The reason for the about-face was a mystery -- until Seacoast Banking Corp. of Stuart announced late Monday that it would pay $133 million for First Green, which has $731 million in assets.
Bankers generally steer clear of marijuana, and Seacoast is an old-school bank that has been operating in Florida since the Great Depression. In a call with analysts Tuesday morning, Seacoast Chairman Dennis S. Hudson III said he began talking to First Green about a merger last year.
In an interview last year, First Green Chairman Ken LaRoe said his institution began handling dispensaries’ cash only after lengthy negotiations with banking regulators. The federal prohibition on marijuana makes sales a cash-only business, and First Green works with an armored-car company that carries currency directly from dispensaries to the nearest Federal Reserve location.
“We don’t touch the cash,” LaRoe said.
First Green Bank was the rare financial institution to venture into cannabis. Amid a wave of state marijuana legalization that began in Colorado and has spread to California and more than two dozen other states, bankers have deferred to federal law.
Banks are especially intertwined with the federal regulatory system. While banks can opt for state charters rather than federal charters, even state-regulated banks lean heavily on Washington to provide crucial services. The Federal Deposit Insurance Corp. guarantees customers’ balances. The Federal Reserve clears checks. The Treasury Department prints currency, and a host of federal agencies have the authority to investigate financial crime.

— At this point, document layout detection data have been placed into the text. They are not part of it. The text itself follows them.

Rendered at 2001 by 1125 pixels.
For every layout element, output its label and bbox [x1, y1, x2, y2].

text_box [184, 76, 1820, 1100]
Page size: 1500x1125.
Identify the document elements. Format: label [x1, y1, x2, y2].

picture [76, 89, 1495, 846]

What’s more, a widely cited memo from a deputy attorney general in 2014 set a high bar for banks that do business with marijuana businesses allowed by state laws. Bankers could face criminal prosecution if money from organized crime makes it into pot companies’ bank accounts, the memo said.

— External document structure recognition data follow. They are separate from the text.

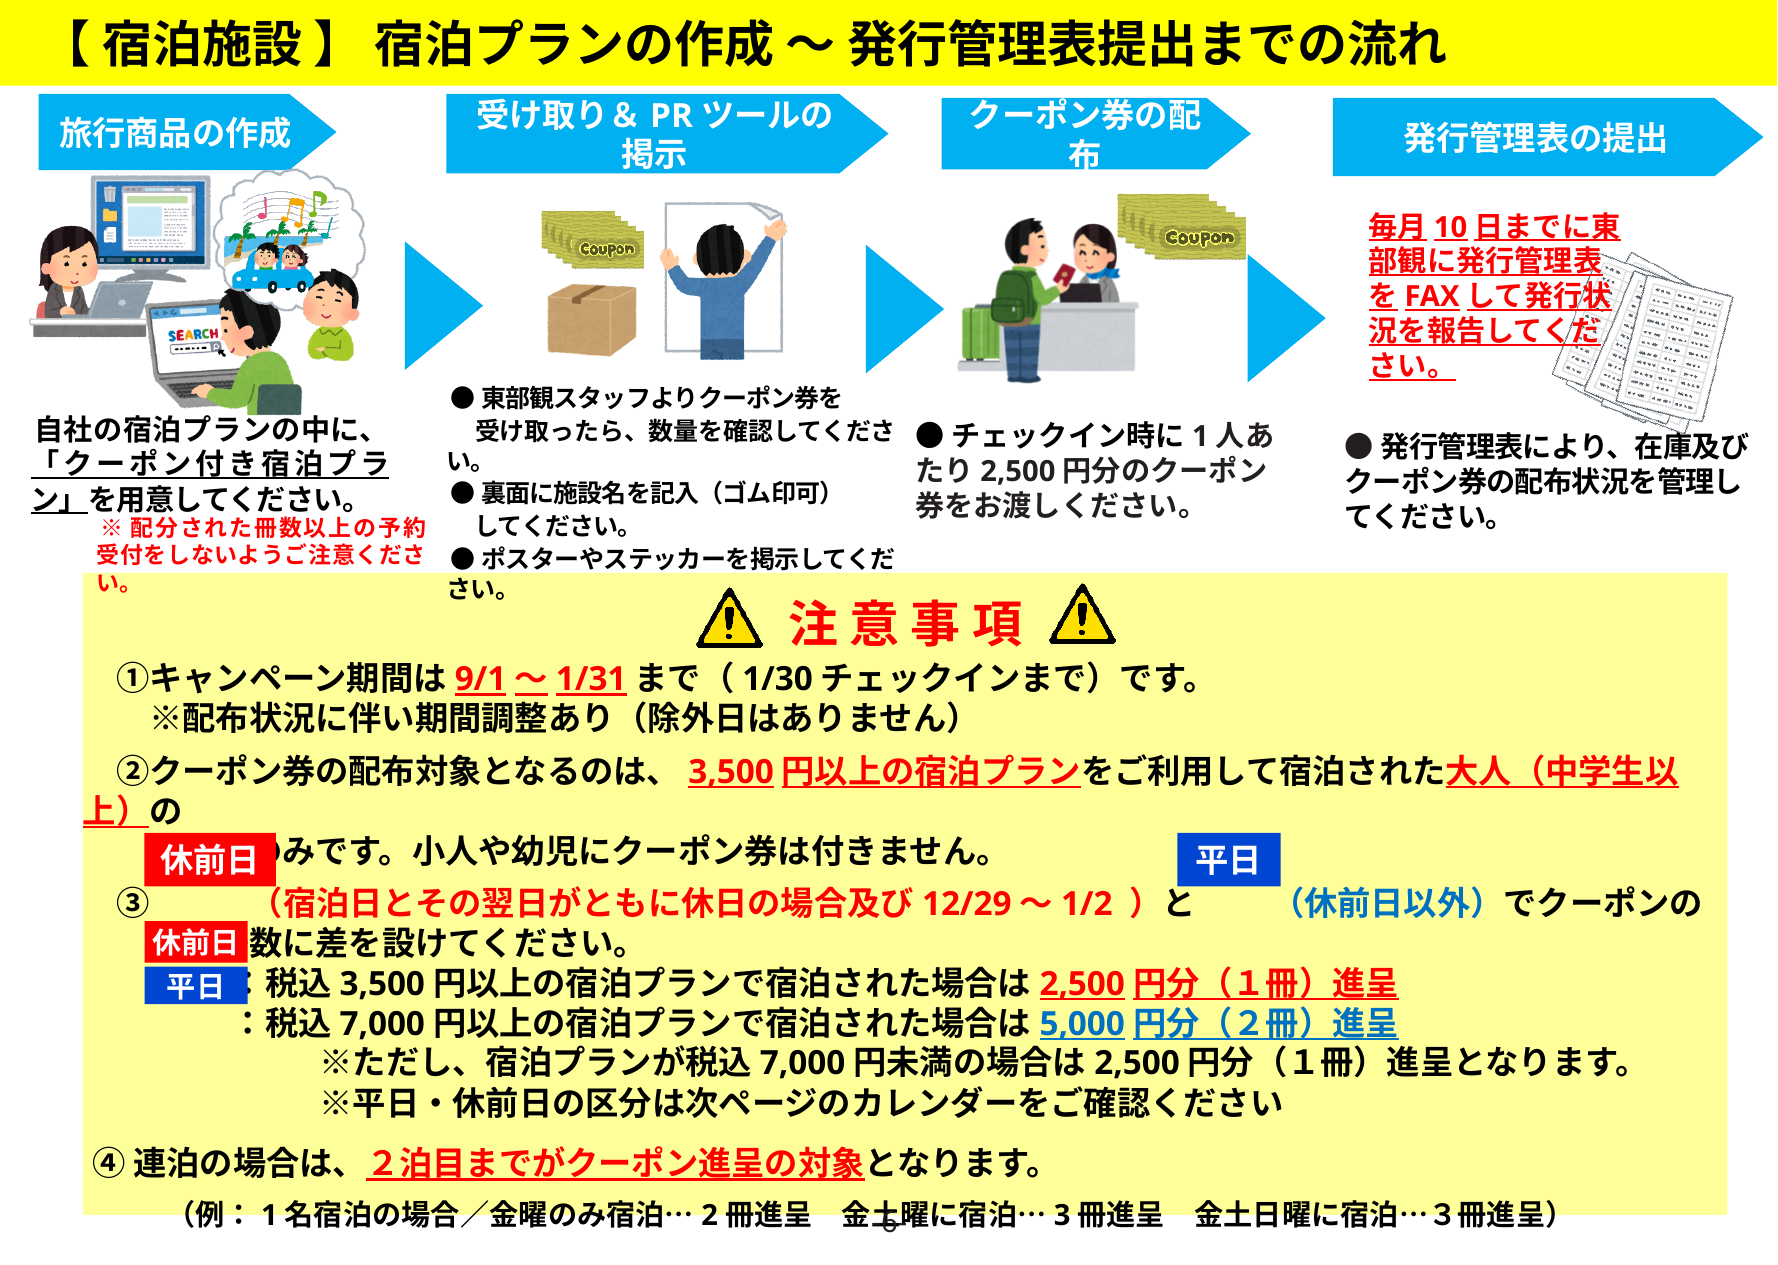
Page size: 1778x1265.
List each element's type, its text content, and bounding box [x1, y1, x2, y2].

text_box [540, 209, 645, 269]
text_box クーポン券の配布 [939, 95, 1254, 172]
slide_number -6- [809, 1225, 968, 1265]
text_box ●東部観スタッフよりクーポン券を 受け取ったら、数量を確認してください。 ●裏面に施設名を記入（ゴム印可） してください。 ●ポスターやステッカーを掲示してください。 [441, 377, 896, 570]
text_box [82, 572, 1728, 1216]
picture [25, 162, 376, 418]
text_box 受け取り＆PRツールの掲示 [444, 91, 891, 176]
text_box 毎月10日までに東部観に発行管理表をFAXして発行状況を報告してください。 [1366, 205, 1623, 385]
picture [1533, 234, 1764, 459]
text_box 【 宿泊施設 】 宿泊プランの作成 ～ 発行管理表提出までの流れ [0, 0, 1778, 86]
text_box [865, 244, 945, 374]
text_box ※配分された冊数以上の予約受付をしないようご注意ください。 [91, 508, 427, 570]
picture [653, 196, 796, 367]
text_box ●チェックイン時に1人あたり2,500円分のクーポン券をお渡しください。 [913, 402, 1280, 537]
text_box ●発行管理表により、在庫及びクーポン券の配布状況を管理してください。 [1342, 424, 1754, 539]
text_box [1247, 256, 1326, 383]
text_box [1116, 192, 1247, 261]
picture [547, 272, 638, 364]
picture [952, 210, 1144, 392]
text_box 旅行商品の作成 [36, 91, 339, 173]
text_box 自社の宿泊プランの中に、「クーポン付き宿泊プラン」を用意してください。 [25, 405, 391, 516]
text_box [404, 241, 484, 370]
text_box 発行管理表の提出 [1330, 95, 1766, 179]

With federal regulators looming large over financial institutions, few bankers have proven bold enough to accept deposits from the pot business. LaRoe said his executives spent months working with state regulators to persuade them that First Green Bank could handle cannabis cash responsibly.
“The state wants us to have a rock-solid kill switch,” LaRoe said.
In other words, if federal regulators order First Green to stop banking cannabis companies, the bank must close their accounts in 24 hours.
Alex Sanchez, head of the Florida Bankers Association, last year lauded First Green Bank for pushing into an untested industry.
“To their credit, they have checked every box,” Sanchez said. “They have done an incredible amount of due diligence to get to this point.”
In Colorado’s thriving marijuana sector, stories of cash-only operations have become legion. Employees are paid in cash, and even tax bills are satisfied with stacks of greenbacks. In Florida, marijuana companies like Surterra Wellness are able to issue paychecks because they have checking accounts.